Eine Notschlafstelle

"Leider sind große Siedlungen, wie die 'Solo-Siedlung' verkauft worden. Wir haben nicht mehr viele Gemeindebauten in der Stadt und wir brauchen daher mehr", so Weiss, dem die Nutzung des Areals um den nun leer stehenden Volkshilfe-Kindergarten für sozialen Wohnbau vorschwebt. Weiss: "Besonders wichtig wäre mir und vielen anderen Einrichtungen die Installation einer Notschlafstelle."
Der Ausbau des öffentlichen Verkehr zählt von Anfang an zu den Kernthemen von Walter Weiss. "Auch wenn wir mit der Koralmbahn jetzt einen großen Brocken für den Bezirk haben, so ist der öffentliche Zubringerverkehr unbedingt nötig, um diesen auch nutzen zu können", strebt Weiss eine Optimierung in puncto Elektrifizierung sowie eine Bahnverlängerung von Wies nach Eibiswald an, wozu er den Bund in der Pflicht sieht.

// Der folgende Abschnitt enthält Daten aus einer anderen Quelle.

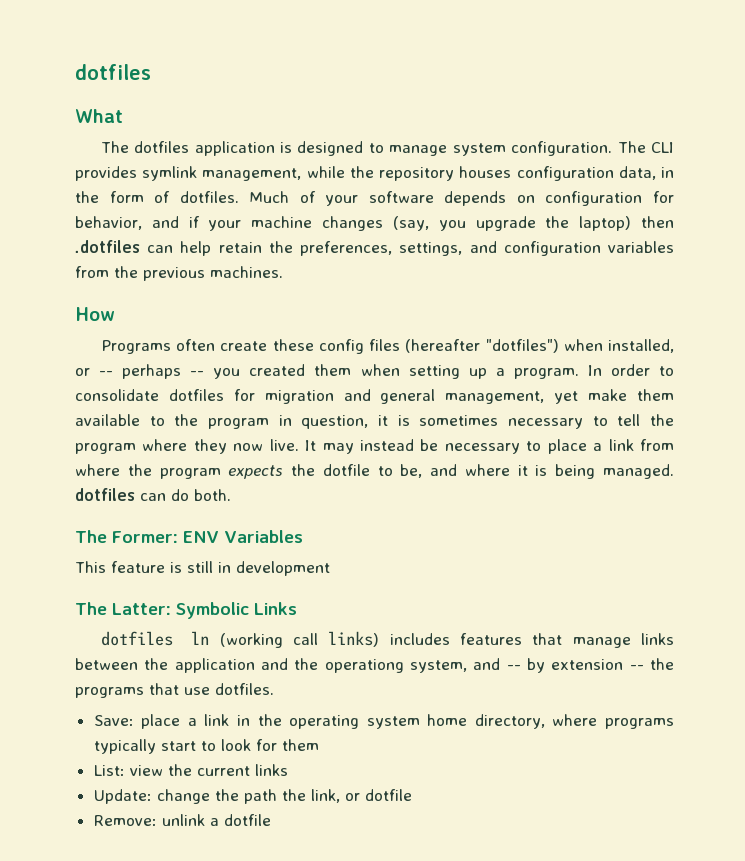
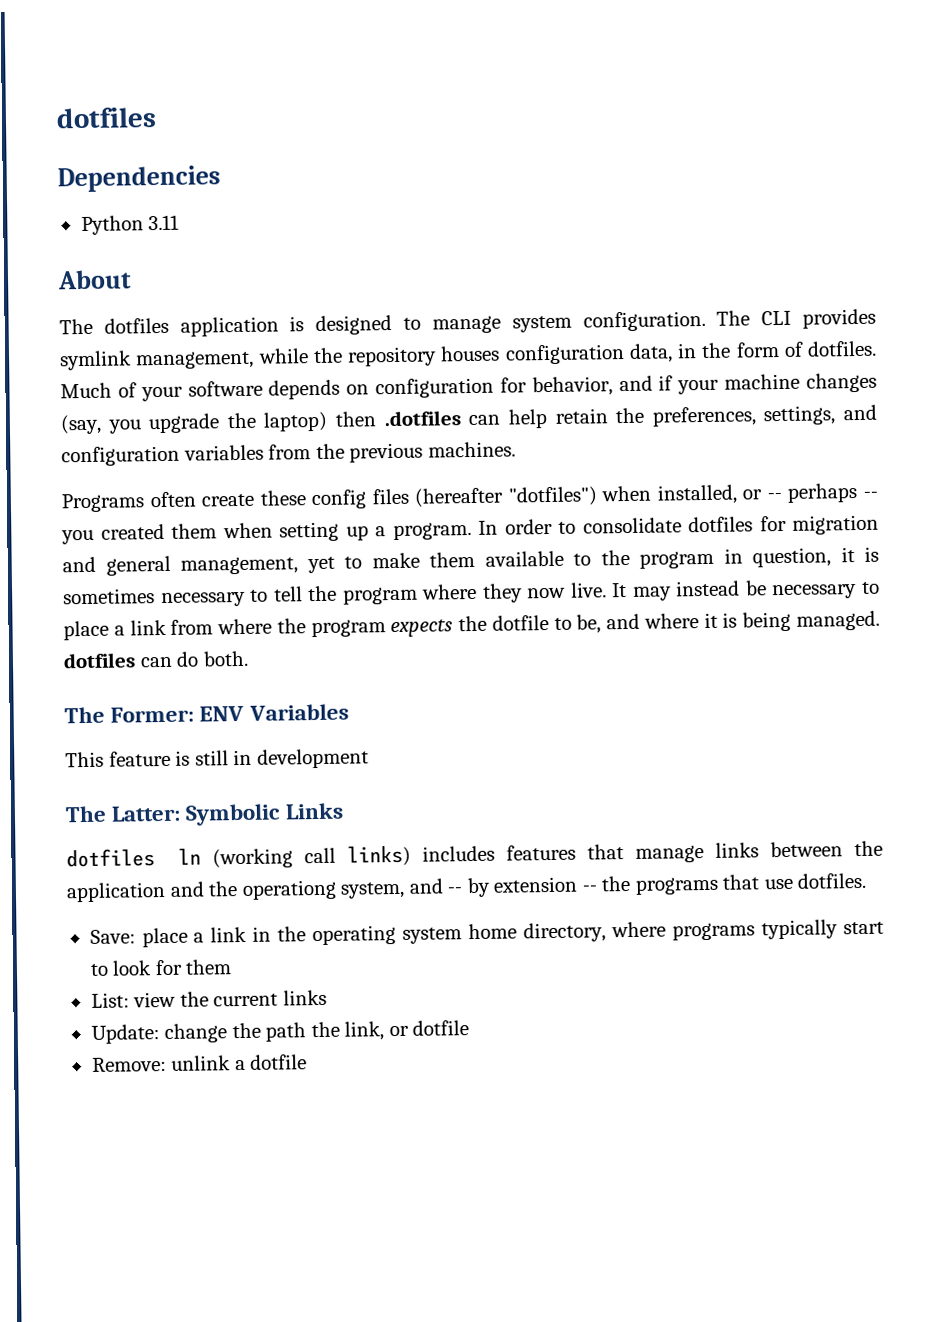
[75,109,123,123] What -> [57,165,221,193] [80,214,180,236] [57,269,132,290] Dependencies // Python 3.11 // About
[75,307,115,321] // How -> (516, 449) none
(579, 397) none -> [344,556,362,569] to

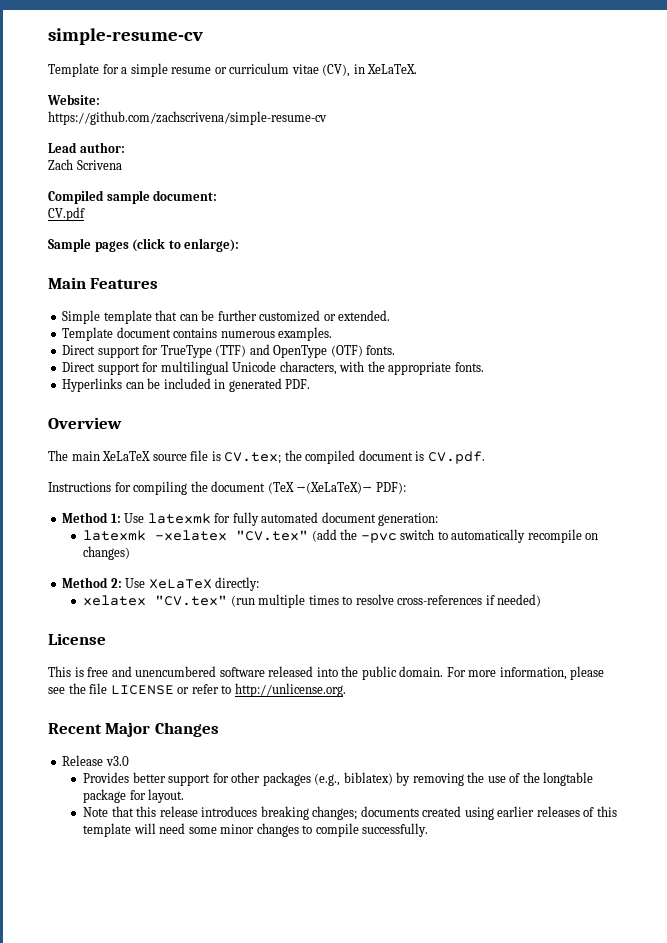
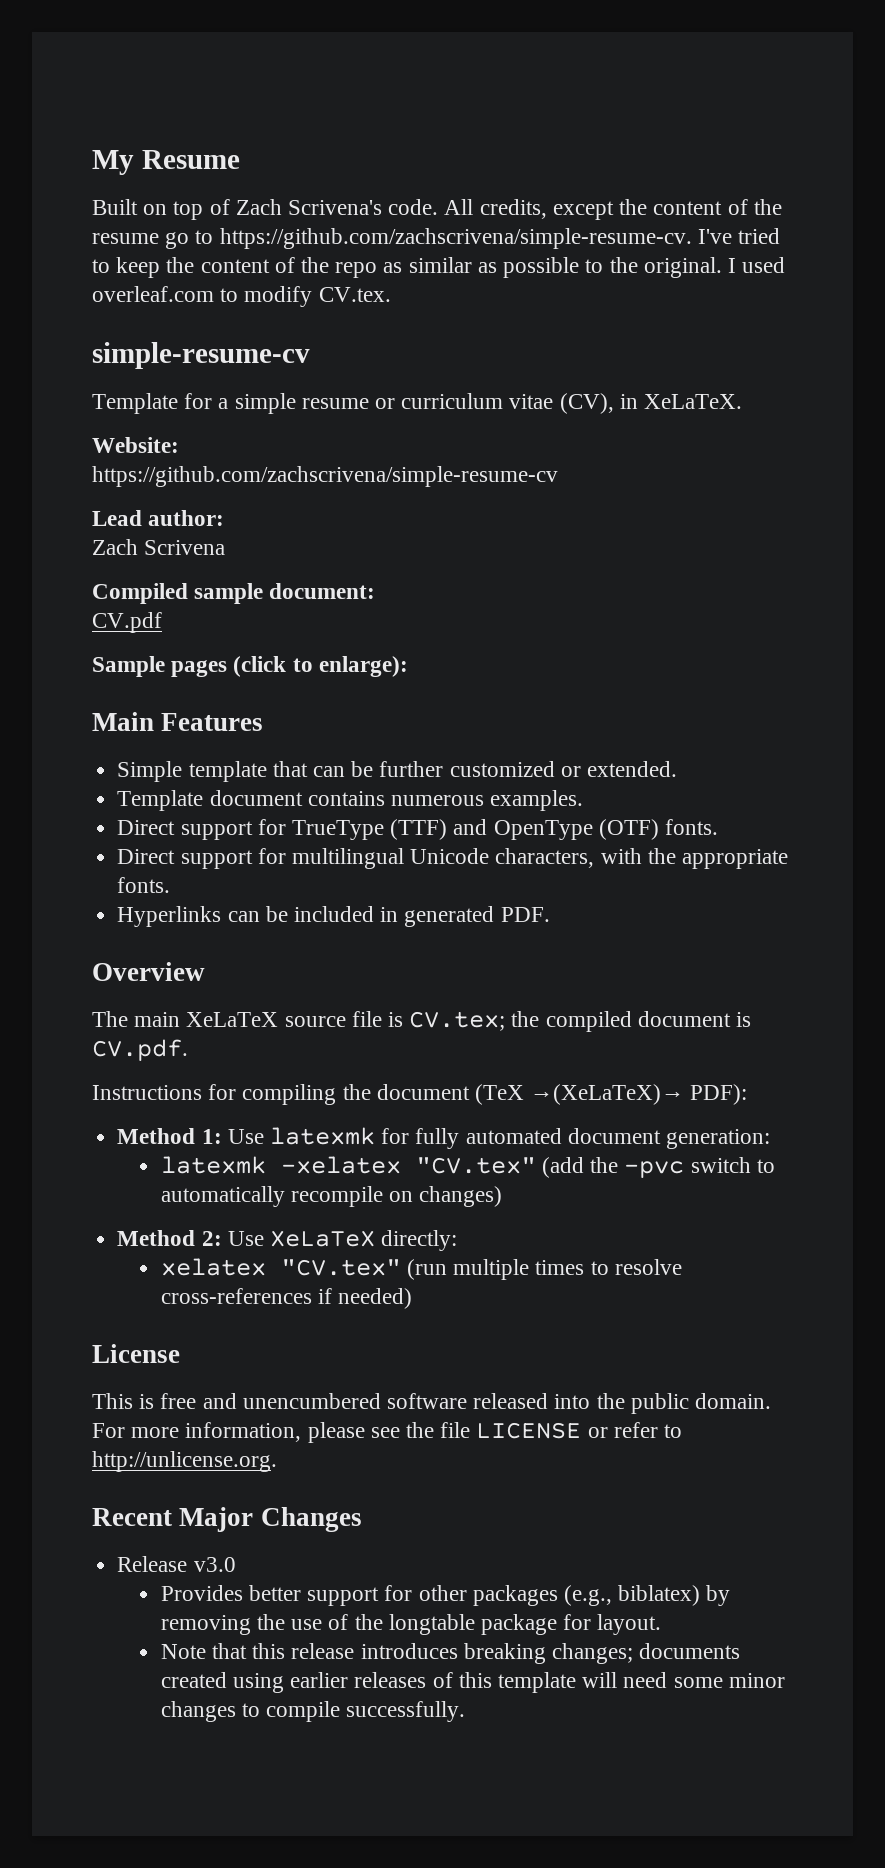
(48, 36) none -> [92,150,240,175] [92,199,782,220] [92,228,781,249] [92,257,786,278] [92,286,391,307] My Resume // Built on top of Zach Scrivena's code. All credits, except the content of the resume go to https://github.com/zachscrivena/simple-resume-cv. I've tried to keep the content of the repo as similar as possible to the original. I used overleaf.com to modify CV.tex. //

Ein Wort zu PPC Insulators

Ganz besonders beschäftigt Weiss die drohende Schließung von PPC Insualtors in Frauental: " Es ist Aufgabe der Politik, die Schließung eines solchen Werkes abzuwenden. Dazu braucht es zwei Schienen, nämlich einmal den Betriebsrat, der noch aktiver in puncto Gewerkschaftspolitik sein könnte, sprich mit einem Streikbeschluss. Andererseits braucht es den politischen Willen, solchen Aktionen einen Riegel vorzuschieben. Es kann nicht sein, dass ein ausgelasteter Betrieb von einem Tag auf den anderen einfach so abwandern kann. Arbeit muss in Österreich erhalten bleiben."